International crude oil prices have seen some reduction
Fuel prices decrease marginally
Checks at various pumps have revealed that some Oil Marketing Companies (OMCs) have started revising their prices this morning.
The Institute of Energy Security (IES) has stated that prices on the market will go down marginally before the close of the weekend.
This is because the Bulk Oil Distribution Companies are feverishly preparing their profitability statement with the anticipation of a fall in petroleum prices.
“Per the 3.60% decrease in the price of the International Benchmark- Brent crude together with the 7.20% decrease in Gasoline price, the 4.55% decrease in Gasoil price, the Institute for Energy Security projects a downward adjustment in the price of fuel per litre at the various pumps despite the marginal depreciation of the cedi by 0.33%”, it said in a statement.

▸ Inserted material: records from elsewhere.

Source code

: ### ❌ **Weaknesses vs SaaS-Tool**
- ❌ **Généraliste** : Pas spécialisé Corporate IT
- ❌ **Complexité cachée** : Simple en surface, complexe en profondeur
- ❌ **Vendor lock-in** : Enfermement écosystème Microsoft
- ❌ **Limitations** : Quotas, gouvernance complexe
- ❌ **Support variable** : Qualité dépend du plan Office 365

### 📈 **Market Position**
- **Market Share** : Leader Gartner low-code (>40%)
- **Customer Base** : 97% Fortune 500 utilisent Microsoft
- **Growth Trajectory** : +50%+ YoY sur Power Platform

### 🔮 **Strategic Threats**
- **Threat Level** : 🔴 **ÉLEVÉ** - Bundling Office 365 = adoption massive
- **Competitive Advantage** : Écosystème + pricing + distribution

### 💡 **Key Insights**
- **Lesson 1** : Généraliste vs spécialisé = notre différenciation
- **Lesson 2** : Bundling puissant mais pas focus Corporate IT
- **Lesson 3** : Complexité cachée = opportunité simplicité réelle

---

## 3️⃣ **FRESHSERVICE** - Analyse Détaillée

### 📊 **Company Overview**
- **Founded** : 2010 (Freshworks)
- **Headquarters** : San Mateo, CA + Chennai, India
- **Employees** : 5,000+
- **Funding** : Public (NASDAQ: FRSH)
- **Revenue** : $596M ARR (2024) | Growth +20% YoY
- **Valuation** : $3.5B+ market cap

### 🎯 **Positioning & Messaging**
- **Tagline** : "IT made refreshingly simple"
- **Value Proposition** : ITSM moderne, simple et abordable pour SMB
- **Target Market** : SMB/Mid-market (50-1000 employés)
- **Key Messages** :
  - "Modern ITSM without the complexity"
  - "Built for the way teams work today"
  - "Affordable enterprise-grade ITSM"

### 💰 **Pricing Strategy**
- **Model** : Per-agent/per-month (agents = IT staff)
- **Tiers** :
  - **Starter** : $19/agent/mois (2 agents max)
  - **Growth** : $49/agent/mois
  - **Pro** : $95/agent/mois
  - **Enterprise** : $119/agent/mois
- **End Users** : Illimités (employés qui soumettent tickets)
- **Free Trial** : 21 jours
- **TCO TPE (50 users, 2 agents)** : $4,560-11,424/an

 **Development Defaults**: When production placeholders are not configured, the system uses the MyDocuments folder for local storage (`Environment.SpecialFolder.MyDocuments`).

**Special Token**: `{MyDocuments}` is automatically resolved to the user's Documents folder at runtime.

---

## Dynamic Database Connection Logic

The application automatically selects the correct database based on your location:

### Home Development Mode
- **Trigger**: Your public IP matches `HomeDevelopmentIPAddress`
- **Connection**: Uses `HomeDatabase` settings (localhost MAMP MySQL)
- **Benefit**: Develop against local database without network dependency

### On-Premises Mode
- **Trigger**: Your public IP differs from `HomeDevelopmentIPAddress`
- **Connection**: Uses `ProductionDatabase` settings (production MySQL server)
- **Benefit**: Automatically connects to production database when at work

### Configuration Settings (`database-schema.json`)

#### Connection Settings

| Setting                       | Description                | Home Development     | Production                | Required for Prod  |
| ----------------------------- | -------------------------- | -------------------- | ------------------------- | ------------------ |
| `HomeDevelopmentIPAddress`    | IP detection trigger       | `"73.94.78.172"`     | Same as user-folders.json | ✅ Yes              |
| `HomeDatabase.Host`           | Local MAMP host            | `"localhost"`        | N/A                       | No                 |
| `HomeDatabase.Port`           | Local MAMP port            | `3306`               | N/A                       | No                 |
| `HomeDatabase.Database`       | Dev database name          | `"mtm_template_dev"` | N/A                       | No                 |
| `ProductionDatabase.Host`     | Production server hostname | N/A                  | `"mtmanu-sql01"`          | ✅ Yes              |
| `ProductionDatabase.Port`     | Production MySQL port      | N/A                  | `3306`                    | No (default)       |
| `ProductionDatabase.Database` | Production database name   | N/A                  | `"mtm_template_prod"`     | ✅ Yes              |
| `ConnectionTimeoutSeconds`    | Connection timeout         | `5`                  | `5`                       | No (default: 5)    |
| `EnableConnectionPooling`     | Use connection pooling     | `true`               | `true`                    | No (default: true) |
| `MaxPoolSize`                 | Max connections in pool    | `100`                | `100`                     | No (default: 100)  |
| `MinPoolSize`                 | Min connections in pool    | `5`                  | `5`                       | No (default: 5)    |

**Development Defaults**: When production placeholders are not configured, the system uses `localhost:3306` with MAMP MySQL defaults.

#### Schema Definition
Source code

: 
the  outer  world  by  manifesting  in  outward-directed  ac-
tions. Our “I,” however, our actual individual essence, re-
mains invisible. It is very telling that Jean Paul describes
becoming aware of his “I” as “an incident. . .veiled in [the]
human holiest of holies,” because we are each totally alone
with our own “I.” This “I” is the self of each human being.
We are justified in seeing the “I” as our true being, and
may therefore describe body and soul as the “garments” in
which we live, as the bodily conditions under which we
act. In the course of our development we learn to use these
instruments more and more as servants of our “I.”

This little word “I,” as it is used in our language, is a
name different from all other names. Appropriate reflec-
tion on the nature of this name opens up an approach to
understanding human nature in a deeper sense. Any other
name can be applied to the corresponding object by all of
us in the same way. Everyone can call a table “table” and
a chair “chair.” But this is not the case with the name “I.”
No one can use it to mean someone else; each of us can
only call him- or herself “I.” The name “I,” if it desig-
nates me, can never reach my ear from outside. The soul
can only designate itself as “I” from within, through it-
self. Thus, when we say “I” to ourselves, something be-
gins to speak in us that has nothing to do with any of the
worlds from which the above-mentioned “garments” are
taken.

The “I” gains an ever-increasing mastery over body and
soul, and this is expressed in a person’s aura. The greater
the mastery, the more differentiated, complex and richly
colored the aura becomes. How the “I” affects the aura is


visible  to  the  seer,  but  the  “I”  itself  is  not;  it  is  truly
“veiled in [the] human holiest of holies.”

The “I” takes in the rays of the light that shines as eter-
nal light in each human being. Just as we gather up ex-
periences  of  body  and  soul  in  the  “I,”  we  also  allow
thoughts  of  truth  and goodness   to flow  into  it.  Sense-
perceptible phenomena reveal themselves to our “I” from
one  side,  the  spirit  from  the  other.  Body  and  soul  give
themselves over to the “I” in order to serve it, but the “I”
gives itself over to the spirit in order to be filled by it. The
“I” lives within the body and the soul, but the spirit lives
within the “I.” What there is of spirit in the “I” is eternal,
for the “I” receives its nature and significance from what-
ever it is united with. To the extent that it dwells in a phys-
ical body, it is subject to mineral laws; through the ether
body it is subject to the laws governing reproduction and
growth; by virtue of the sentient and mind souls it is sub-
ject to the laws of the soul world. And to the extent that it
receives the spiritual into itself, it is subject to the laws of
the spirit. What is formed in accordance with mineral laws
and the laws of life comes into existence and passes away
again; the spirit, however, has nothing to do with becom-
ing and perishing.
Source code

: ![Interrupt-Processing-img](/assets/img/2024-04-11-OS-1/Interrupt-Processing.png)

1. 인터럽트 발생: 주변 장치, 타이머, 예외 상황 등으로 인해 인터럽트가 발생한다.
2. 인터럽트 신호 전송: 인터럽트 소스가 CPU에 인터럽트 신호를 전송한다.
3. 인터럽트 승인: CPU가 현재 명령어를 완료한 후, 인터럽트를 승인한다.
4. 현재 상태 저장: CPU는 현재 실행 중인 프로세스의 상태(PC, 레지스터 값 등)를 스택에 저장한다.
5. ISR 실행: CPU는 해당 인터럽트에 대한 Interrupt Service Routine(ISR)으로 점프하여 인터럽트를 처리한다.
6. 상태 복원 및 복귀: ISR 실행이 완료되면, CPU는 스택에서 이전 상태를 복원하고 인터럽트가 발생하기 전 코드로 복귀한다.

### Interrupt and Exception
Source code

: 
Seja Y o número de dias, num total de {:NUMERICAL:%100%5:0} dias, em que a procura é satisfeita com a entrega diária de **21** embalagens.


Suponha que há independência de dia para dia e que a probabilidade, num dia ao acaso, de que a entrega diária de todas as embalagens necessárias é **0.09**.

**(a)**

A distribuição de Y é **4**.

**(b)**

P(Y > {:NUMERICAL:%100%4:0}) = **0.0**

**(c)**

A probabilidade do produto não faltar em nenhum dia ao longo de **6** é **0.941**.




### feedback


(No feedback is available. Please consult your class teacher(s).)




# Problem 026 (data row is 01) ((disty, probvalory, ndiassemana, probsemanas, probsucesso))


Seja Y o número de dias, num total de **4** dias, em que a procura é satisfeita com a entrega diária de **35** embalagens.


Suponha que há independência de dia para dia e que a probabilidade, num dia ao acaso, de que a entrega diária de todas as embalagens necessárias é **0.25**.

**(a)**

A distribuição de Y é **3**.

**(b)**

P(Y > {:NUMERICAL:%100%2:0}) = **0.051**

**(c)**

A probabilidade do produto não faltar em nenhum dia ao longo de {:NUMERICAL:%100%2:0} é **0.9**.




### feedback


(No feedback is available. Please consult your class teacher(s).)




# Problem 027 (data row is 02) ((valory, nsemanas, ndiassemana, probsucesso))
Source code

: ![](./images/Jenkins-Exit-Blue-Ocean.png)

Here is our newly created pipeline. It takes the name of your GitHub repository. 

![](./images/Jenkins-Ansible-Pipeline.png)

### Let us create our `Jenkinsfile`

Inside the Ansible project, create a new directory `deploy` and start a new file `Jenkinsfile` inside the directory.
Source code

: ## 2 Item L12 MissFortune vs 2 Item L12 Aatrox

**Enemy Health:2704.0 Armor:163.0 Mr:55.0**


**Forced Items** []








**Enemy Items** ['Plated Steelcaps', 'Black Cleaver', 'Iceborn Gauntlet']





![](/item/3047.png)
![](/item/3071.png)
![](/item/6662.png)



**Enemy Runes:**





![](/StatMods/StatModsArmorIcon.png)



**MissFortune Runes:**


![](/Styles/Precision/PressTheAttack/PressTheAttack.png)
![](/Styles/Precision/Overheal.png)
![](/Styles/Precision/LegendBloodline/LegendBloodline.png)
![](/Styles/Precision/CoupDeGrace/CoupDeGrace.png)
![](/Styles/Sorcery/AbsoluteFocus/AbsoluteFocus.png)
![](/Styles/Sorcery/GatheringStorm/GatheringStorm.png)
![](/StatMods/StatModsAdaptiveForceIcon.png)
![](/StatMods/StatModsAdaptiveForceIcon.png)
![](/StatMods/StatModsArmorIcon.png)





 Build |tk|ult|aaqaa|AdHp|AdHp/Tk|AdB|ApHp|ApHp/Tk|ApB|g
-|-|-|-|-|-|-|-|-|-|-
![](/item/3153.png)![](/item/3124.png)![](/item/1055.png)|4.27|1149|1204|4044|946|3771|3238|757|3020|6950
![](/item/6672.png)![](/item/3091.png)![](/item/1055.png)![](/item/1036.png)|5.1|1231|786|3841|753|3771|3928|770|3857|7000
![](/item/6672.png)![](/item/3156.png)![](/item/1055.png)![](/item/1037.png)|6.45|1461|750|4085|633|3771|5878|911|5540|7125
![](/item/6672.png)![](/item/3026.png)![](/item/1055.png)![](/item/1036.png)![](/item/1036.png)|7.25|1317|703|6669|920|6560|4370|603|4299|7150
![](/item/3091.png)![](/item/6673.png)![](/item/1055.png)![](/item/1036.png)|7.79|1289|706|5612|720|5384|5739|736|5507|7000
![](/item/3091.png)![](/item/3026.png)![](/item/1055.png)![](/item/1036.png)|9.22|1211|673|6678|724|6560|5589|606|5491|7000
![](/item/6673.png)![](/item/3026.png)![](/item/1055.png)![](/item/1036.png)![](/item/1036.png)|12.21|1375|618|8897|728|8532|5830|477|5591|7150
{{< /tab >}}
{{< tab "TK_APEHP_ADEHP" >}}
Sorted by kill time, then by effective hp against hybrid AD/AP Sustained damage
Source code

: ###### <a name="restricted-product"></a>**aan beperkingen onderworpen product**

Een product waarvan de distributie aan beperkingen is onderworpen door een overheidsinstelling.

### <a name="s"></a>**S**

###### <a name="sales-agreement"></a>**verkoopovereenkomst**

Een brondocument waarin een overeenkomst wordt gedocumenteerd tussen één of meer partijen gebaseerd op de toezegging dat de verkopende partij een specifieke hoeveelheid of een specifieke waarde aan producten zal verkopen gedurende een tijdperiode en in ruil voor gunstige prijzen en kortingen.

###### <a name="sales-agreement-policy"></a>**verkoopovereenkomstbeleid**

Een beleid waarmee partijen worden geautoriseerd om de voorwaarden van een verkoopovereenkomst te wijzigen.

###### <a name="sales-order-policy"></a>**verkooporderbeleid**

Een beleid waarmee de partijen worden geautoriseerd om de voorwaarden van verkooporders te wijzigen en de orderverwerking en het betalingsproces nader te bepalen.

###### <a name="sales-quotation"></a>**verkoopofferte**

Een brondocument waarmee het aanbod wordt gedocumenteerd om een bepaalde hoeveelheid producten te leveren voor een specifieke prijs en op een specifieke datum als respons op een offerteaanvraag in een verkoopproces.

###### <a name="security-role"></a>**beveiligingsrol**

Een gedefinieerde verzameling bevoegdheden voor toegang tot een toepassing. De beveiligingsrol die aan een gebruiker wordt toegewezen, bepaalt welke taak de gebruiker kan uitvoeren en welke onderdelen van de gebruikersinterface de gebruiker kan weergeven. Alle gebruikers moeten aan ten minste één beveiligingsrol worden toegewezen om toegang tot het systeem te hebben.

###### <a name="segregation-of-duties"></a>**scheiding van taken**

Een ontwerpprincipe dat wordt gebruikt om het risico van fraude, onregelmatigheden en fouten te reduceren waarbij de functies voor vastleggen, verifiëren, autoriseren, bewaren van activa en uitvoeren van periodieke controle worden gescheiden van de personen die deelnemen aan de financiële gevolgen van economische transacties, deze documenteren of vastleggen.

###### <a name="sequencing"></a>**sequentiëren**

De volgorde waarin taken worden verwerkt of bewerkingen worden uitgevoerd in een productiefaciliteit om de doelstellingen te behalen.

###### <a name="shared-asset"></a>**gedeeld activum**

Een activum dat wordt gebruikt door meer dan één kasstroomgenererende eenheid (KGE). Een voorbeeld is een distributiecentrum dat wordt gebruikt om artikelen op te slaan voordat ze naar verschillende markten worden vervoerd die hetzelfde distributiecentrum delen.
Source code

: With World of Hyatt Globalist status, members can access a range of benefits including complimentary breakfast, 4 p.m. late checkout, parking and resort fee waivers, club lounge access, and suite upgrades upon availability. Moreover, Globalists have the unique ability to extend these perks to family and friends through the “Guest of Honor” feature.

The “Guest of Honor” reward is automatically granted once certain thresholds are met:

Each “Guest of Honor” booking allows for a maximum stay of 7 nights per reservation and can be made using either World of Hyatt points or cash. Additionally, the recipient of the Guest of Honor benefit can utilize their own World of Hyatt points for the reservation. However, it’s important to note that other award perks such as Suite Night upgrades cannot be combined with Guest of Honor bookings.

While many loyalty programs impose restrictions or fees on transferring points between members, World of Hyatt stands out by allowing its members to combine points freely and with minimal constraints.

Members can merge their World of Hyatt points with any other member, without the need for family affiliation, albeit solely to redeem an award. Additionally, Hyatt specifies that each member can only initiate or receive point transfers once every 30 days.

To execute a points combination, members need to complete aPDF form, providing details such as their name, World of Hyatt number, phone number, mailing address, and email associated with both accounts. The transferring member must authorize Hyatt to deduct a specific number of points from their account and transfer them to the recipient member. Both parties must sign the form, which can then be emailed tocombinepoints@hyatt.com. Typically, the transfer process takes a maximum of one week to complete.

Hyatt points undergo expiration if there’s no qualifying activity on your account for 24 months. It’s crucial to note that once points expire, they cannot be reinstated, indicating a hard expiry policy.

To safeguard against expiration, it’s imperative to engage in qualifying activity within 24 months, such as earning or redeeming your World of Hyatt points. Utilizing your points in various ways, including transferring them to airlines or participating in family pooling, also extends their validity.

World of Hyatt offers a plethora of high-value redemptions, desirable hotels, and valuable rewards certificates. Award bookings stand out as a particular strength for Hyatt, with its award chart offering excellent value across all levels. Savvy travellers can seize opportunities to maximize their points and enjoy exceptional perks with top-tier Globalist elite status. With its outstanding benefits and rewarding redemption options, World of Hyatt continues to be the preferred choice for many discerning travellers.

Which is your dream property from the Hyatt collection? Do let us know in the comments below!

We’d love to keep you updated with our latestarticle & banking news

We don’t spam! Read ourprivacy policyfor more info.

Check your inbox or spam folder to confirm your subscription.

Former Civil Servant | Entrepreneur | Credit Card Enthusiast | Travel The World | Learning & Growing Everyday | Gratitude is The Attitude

Total has dropped its prices by more than 2% per litre. This means diesel is now selling at 6.80 per litre, from the previous 6.96 whiles petrol is going for 6.80, compared with the earlier price of 6.99.
The reduction is in line with the two-week review of petroleum prices, which has been influenced by the current decline in crude oil prices on the world market.
For the local fuel market, prices increased marginally within the window under review.
Majority of the OMCs increased their prices to reflect changes in the exchange rate and the international market.
Prior to the end of the window, some OMCs, reduced their prices by cutting down their margins in the Price Build-Up (PBU).
Based on these activities, the current national average price of fuel per litre at the pump is pegged at ¢6.81 for both diesel and petrol, representing an increment from the previous window’s national average price of ¢6.71 per litre.
According to the IES Market-Scan, Total, Engen, Allied, Petrosol, Shell, Puma, and Goil had the highest-priced fuel on the market.